My guess is you would probably have to find an english language BIOS flash.

http://freepctech.com/pc/001/006.shtml 
http://badflash.com/

Be aware this is a risk, since bad flashes can leave the system unbootable.

But I'll move you to the hardware forum for better advice on this.


----------



## surveyranger (Apr 20, 2005)

where would i go in the computer to find the bios version and other bios info?


----------



## elee (Dec 19, 2004)

Get the computer manufacturer and your computer model number. If it is available, go to the manufacturer site and look for BIOS & Firmware upgrades.

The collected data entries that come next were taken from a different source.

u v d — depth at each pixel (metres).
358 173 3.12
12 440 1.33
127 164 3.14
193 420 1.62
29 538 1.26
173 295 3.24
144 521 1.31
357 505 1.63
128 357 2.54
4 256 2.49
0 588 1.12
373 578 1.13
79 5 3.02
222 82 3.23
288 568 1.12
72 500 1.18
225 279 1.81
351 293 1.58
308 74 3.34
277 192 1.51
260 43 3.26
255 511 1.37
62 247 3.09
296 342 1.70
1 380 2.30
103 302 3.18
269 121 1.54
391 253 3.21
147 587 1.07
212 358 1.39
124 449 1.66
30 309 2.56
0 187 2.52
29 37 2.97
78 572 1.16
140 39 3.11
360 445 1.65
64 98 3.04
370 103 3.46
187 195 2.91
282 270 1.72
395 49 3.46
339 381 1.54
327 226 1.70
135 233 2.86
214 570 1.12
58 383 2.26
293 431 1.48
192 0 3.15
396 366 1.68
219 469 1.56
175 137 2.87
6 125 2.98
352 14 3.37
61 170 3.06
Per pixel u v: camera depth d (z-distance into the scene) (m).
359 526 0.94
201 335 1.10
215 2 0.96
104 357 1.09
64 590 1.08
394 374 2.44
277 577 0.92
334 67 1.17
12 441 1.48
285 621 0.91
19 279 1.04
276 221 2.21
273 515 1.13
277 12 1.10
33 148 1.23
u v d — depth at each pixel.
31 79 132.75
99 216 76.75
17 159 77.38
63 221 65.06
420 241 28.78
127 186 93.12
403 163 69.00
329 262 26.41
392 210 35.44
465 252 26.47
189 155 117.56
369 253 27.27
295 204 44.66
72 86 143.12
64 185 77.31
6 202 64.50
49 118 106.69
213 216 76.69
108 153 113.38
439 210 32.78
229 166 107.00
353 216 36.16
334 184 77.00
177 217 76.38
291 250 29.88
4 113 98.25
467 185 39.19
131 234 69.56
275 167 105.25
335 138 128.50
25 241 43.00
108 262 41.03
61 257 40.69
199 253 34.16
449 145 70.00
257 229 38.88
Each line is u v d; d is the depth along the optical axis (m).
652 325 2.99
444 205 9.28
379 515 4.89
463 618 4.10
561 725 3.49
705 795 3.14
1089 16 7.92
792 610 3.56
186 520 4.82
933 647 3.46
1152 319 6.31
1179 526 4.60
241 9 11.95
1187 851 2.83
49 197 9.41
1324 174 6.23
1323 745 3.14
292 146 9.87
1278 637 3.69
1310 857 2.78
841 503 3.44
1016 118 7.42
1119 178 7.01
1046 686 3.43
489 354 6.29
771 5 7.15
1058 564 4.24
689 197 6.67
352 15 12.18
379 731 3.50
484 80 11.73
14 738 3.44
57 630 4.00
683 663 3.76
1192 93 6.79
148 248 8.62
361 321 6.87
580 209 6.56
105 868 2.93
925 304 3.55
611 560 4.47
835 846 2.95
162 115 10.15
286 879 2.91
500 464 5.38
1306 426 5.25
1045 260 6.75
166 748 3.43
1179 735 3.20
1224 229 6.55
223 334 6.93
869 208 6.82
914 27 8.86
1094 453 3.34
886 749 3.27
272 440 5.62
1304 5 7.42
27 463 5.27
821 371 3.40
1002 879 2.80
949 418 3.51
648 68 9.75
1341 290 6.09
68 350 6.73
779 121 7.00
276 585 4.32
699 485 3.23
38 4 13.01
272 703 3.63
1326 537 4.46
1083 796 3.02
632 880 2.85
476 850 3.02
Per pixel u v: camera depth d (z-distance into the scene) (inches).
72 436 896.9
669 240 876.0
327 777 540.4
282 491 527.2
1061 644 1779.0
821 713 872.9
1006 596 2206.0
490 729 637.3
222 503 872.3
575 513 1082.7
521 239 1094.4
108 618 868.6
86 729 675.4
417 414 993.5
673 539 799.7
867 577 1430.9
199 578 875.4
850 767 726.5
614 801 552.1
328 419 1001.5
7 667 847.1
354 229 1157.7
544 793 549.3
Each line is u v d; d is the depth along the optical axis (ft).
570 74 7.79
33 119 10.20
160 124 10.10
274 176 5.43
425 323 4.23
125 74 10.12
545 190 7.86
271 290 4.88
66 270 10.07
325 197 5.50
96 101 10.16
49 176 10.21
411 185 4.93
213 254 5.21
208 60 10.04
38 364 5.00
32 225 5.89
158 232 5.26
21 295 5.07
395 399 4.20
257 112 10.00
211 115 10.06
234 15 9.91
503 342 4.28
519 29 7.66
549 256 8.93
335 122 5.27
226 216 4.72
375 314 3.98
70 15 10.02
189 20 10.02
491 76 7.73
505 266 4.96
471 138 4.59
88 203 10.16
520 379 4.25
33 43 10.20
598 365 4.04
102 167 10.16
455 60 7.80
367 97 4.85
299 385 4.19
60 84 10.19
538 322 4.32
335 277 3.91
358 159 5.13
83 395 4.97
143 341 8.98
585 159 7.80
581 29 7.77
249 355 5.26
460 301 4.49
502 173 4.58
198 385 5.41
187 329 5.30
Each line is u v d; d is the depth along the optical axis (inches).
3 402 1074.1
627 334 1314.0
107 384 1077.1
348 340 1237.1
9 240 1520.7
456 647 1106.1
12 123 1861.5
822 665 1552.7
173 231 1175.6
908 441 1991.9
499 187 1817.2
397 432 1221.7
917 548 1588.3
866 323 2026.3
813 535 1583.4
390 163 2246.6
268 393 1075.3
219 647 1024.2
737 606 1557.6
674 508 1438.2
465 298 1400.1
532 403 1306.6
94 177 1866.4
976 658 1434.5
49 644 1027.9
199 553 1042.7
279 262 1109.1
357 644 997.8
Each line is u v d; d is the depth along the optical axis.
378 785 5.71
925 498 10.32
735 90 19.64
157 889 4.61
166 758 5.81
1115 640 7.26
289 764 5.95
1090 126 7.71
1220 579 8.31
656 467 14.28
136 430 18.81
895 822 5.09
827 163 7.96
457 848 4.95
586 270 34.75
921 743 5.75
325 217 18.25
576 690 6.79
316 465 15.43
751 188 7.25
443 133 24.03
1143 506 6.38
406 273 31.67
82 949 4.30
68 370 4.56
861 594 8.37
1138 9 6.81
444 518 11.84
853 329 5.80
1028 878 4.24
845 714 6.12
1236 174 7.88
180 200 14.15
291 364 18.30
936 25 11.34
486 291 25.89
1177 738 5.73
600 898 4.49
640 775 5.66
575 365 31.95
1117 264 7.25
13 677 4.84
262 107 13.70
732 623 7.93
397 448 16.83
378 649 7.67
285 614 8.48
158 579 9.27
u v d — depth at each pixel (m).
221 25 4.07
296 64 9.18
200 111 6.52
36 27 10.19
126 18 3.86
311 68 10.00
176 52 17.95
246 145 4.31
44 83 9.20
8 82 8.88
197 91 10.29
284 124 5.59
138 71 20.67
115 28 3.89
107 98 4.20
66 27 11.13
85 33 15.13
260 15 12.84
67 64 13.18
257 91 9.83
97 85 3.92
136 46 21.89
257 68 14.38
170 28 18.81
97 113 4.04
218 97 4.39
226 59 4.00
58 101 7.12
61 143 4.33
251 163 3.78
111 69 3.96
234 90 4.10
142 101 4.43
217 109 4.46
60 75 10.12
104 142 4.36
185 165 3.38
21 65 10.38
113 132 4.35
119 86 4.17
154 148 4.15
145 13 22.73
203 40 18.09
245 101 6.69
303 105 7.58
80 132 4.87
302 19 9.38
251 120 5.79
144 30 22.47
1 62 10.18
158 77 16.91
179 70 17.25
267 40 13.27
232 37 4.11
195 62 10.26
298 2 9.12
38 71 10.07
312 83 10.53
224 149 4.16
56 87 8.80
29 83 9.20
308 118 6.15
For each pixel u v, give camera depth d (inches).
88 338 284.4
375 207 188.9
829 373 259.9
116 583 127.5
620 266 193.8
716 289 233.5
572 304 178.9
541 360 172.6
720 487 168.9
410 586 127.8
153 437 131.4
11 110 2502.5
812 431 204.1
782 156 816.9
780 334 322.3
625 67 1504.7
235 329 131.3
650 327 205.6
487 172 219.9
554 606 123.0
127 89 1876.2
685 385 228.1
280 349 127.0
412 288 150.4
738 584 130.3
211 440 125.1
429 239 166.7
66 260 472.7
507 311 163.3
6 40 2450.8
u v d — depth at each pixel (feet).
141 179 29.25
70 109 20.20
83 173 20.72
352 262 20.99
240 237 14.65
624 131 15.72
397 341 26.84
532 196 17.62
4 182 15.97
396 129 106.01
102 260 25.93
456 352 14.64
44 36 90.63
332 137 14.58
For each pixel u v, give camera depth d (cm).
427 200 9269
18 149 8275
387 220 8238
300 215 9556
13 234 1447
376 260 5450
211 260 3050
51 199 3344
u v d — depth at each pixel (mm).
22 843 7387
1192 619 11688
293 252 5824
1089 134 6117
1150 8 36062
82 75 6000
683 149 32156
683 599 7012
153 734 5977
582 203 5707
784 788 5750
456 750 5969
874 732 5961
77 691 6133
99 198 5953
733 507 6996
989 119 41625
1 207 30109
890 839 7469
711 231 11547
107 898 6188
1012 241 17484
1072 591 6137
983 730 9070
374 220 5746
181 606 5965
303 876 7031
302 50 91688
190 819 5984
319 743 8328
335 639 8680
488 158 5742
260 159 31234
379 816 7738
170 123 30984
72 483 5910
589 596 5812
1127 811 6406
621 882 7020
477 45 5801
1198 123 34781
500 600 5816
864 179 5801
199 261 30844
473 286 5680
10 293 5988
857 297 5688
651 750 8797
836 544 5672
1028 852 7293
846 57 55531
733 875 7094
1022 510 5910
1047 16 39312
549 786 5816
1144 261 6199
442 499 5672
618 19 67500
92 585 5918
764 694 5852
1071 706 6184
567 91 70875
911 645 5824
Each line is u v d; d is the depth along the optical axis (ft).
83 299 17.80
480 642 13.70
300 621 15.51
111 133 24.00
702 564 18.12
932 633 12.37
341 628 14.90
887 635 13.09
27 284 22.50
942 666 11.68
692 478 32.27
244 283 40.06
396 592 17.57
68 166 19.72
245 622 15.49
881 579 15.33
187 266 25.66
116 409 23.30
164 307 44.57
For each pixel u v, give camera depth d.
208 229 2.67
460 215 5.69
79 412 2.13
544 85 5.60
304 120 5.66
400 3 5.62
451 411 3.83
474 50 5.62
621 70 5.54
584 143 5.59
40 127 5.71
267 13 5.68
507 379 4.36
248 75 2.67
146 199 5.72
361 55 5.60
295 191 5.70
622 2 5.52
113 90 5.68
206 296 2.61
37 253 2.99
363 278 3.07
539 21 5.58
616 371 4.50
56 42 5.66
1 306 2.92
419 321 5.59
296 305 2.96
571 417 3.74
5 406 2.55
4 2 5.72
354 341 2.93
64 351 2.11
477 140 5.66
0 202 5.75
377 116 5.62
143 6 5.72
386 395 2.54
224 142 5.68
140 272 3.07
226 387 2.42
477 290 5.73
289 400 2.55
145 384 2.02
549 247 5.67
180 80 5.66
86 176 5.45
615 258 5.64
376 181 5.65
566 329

Before flashing the BIOS do a search on BIOS flash and read the caveats. Backup your current BIOS and only flash if it is absolutely necessary!!


----------



## Rollin' Rog (Dec 9, 2000)

If the computer vendor is unknown or unavailable, try to identify the motherboard vendor and model number if you can, BIOS updates are specifically associated with motherboard versions:

http://www.lavalys.com/products/download.php?pid=1&lang=en&pageid=3

In any case the above program may prove quite useful.


----------



## surveyranger (Apr 20, 2005)

i was able to change the bios language to english in the setup. the trick was to find what key entered the setup. the win98 automatically launched.

thanx for all the help.


----------



## JohnWill (Oct 19, 2002)

I'm impressed, I didn't realize that most BIOS versions included a language option!


----------



## norton850 (Mar 9, 2004)

I happen to have two manuals sitting on my desk. After I saw the response I looked at the BIOS sections. Nothing in the Phoenix BIOS, but sure enough in the AMI right in the Main sections there it is. I guess none of us have ever had a reason to look for that setting.


----------



## JohnWill (Oct 19, 2002)

That's for sure! I'm lucky I can speak one language!


----------



## surveyranger (Apr 20, 2005)

yeah, there were options for english, german, french, and spanish.


----------



## JohnWill (Oct 19, 2002)

I'm impressed.


----------